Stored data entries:
"""

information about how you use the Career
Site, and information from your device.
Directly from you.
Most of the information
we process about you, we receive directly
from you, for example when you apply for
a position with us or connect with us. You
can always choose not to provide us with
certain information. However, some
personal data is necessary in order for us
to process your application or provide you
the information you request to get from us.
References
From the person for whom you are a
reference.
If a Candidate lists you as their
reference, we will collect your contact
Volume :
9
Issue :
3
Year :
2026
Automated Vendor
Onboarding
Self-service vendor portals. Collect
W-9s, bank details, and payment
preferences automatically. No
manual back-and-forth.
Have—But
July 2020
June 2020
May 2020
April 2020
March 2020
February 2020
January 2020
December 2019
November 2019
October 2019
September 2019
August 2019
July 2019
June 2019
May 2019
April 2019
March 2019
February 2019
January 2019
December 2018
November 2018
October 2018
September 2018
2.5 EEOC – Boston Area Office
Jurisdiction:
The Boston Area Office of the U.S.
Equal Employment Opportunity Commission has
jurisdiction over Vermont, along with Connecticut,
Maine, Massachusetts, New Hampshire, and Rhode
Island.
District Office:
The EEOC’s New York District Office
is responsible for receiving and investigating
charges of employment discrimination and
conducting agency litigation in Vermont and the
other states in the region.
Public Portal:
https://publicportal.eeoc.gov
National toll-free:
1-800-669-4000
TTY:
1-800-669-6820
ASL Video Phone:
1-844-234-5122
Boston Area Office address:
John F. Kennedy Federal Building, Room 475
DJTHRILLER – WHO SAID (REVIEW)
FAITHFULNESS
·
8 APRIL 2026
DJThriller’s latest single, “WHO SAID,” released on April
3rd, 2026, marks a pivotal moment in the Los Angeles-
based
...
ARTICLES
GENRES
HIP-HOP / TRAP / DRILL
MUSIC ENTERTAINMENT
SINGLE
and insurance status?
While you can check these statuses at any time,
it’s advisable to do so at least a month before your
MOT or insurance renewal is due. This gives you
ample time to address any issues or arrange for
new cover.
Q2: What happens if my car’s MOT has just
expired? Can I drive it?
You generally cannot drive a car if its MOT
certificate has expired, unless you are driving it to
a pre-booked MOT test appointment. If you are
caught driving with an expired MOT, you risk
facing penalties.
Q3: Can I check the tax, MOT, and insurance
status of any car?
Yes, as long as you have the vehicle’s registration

"""

● PROBLEM REQUIREMENTS: Rewrite all of the items, swapping every "MOT" for "vehicle inspection" and leaving everything else unchanged.

● SOLUTION TO THIS PROBLEM:
information about how you use the Career
Site, and information from your device.
Directly from you.
Most of the information
we process about you, we receive directly
from you, for example when you apply for
a position with us or connect with us. You
can always choose not to provide us with
certain information. However, some
personal data is necessary in order for us
to process your application or provide you
the information you request to get from us.
References
From the person for whom you are a
reference.
If a Candidate lists you as their
reference, we will collect your contact
Volume :
9
Issue :
3
Year :
2026
Automated Vendor
Onboarding
Self-service vendor portals. Collect
W-9s, bank details, and payment
preferences automatically. No
manual back-and-forth.
Have—But
July 2020
June 2020
May 2020
April 2020
March 2020
February 2020
January 2020
December 2019
November 2019
October 2019
September 2019
August 2019
July 2019
June 2019
May 2019
April 2019
March 2019
February 2019
January 2019
December 2018
November 2018
October 2018
September 2018
2.5 EEOC – Boston Area Office
Jurisdiction:
The Boston Area Office of the U.S.
Equal Employment Opportunity Commission has
jurisdiction over Vermont, along with Connecticut,
Maine, Massachusetts, New Hampshire, and Rhode
Island.
District Office:
The EEOC’s New York District Office
is responsible for receiving and investigating
charges of employment discrimination and
conducting agency litigation in Vermont and the
other states in the region.
Public Portal:
https://publicportal.eeoc.gov
National toll-free:
1-800-669-4000
TTY:
1-800-669-6820
ASL Video Phone:
1-844-234-5122
Boston Area Office address:
John F. Kennedy Federal Building, Room 475
DJTHRILLER – WHO SAID (REVIEW)
FAITHFULNESS
·
8 APRIL 2026
DJThriller’s latest single, “WHO SAID,” released on April
3rd, 2026, marks a pivotal moment in the Los Angeles-
based
...
ARTICLES
GENRES
HIP-HOP / TRAP / DRILL
MUSIC ENTERTAINMENT
SINGLE
and insurance status?
While you can check these statuses at any time,
it’s advisable to do so at least a month before your
vehicle inspection or insurance renewal is due. This gives you
ample time to address any issues or arrange for
new cover.
Q2: What happens if my car’s vehicle inspection has just
expired? Can I drive it?
You generally cannot drive a car if its vehicle inspection
certificate has expired, unless you are driving it to
a pre-booked vehicle inspection test appointment. If you are
caught driving with an expired vehicle inspection, you risk
facing penalties.
Q3: Can I check the tax, vehicle inspection, and insurance
status of any car?
Yes, as long as you have the vehicle’s registration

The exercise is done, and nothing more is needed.